Inspectors shall not,

a) interfere with the seizure of asset processes;

b) edit, alter or add their opinion to books, records and documents;

c) develop personal relations with persons who are subject to an inspection or audit process except for those social interactions that are deemed necessary;

d) disclose confidential information.

28 . During their term as assistant auditors, and without waiting for them to sit the auditor exam, those whose conduct is established as incompatible with the position and career of an auditor shall be transferred to another position in the civil service.”

COMPLAINTS

17 . The applicant submitted that despite the fact that he had been the victim of a battery which had been conclusively established by the Trabzon Magistrates ’ Court, he had been treated as a criminal by the administrative authorities for an offence for which he had not even been prosecuted. Relying on Article 6 § 2 of the Convention, he complained that the administrative and judicial authorities had violated his right to presumption of innocence by transferring and demoting him. He considered that the rectification decision of the Supreme Administrative Court could not be considered to have remedied the situation.
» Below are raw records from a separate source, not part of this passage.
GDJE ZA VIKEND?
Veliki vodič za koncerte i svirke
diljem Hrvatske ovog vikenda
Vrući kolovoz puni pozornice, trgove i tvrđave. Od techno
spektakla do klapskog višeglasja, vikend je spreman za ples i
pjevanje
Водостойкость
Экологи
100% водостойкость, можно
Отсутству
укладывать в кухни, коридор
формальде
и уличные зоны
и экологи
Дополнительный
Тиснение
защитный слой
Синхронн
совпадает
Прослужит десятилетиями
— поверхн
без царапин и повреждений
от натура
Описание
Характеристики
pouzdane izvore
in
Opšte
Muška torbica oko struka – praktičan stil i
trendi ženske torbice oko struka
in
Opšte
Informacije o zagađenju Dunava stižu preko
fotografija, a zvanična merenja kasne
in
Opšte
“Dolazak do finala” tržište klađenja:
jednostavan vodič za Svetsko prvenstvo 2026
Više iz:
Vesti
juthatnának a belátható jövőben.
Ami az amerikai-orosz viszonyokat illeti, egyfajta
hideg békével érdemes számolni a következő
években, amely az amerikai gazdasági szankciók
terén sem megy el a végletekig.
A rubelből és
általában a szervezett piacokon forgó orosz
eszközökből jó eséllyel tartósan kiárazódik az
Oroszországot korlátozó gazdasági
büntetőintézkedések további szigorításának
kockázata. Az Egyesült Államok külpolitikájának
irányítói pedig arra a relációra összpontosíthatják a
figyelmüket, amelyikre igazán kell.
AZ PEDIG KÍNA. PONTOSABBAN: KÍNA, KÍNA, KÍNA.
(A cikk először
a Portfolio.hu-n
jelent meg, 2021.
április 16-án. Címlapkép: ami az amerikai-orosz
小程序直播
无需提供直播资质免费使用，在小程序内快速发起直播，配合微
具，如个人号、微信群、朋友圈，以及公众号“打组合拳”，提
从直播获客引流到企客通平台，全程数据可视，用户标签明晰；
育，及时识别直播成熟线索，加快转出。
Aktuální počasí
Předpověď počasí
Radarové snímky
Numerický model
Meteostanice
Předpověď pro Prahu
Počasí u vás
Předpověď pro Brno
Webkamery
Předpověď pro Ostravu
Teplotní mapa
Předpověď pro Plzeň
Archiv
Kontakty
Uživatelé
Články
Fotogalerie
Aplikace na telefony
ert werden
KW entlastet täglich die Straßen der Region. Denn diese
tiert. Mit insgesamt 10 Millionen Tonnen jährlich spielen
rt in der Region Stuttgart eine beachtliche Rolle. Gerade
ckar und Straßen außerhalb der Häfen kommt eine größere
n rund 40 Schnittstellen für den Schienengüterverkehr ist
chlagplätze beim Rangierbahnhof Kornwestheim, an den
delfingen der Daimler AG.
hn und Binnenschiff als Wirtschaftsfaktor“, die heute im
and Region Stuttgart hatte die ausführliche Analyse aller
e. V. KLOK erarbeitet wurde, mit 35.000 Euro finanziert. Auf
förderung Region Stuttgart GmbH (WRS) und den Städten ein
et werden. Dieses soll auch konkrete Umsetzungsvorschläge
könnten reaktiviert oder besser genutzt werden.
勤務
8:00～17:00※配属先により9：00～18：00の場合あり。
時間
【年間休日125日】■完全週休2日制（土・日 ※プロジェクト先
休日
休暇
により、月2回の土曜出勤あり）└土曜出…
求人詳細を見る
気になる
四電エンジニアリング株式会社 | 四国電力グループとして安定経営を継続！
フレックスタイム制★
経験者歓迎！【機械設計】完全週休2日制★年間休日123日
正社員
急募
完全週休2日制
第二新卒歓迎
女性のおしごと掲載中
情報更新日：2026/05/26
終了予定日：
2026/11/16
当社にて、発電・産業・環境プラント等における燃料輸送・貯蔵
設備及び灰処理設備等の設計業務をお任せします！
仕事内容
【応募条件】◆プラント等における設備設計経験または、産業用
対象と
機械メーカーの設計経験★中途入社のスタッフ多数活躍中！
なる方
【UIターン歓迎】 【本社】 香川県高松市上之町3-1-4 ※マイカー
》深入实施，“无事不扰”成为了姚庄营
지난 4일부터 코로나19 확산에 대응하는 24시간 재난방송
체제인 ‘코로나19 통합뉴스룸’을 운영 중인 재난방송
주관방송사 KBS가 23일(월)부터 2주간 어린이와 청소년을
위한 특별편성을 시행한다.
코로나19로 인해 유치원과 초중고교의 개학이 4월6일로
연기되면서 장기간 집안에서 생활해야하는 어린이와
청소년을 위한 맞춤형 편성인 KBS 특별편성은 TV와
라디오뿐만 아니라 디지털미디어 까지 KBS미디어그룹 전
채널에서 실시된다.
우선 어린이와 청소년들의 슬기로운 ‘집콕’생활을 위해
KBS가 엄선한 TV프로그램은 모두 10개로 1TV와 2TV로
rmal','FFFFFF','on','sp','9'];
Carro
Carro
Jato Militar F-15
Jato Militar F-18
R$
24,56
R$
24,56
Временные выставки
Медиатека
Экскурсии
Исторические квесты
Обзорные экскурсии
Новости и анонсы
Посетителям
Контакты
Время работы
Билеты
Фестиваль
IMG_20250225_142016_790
18 . Under Article 8 of the Convention, he submitted that the administrative authorities had taken action against him based on an event which had taken place outside of work and concerning a friendship the applicant had tried to develop in his private life. The way the authorities had framed their investigation around the applicant ’ s sexual orientation and the questions they had asked about the incident were not only irrelevant to his work but also prejudicial, discriminatory and unlawful.

19 . Finally, the applicant complained that the above-mentioned alleged breach of his rights under Article 8 resulted from a discriminatory intent present in the State authorities ’ conduct, contrary to Article 14 of the Convention.

QUESTIONS TO THE PARTIES

1. Has there been an interference with the applicant ’ s right to respect for his private life, within the meaning of Article 8 § 1 of the Convention, on account of the administrative investigation process resulting in his transfer and demotion? If so, was that interference in accordance with the law and necessary in terms of Article 8 § 2 (see Denisov v. Ukraine [GC], no. 76639/11, §§ 92-117, 25 September 2018; Özpınar v. Turkey , no. 20999/04, §§ 45-48, 19 October 2010; and Yılmaz v. Turkey , no. 36607/06, §§ 37-41 4, June 2019)?

2. Has the applicant suffered discrimination on account of his actual and/or perceived sexual orientation contrary to Article 14, read in conjunction with Article 8 of the Convention?

3. Was the presumption of innocence, guaranteed by Article 6 § 2 of the Convention, respected in the present case, given the impugned reasoning in the Istanbul Administrative Court ’ s decision of 13 October 2011 that the sexual harassment had clearly taken place (see, for example, Seven v. Turkey , no. 60392/08 , § 56, 23 January 2018)? Was the Constitutional Court ’ s assessment in finding that the Supreme Administrative Court had cured the impugned reasoning accurate, given that the decision of the Supreme Administrative Court had upheld the Istanbul Administrative Court ’ s decision without any amendments?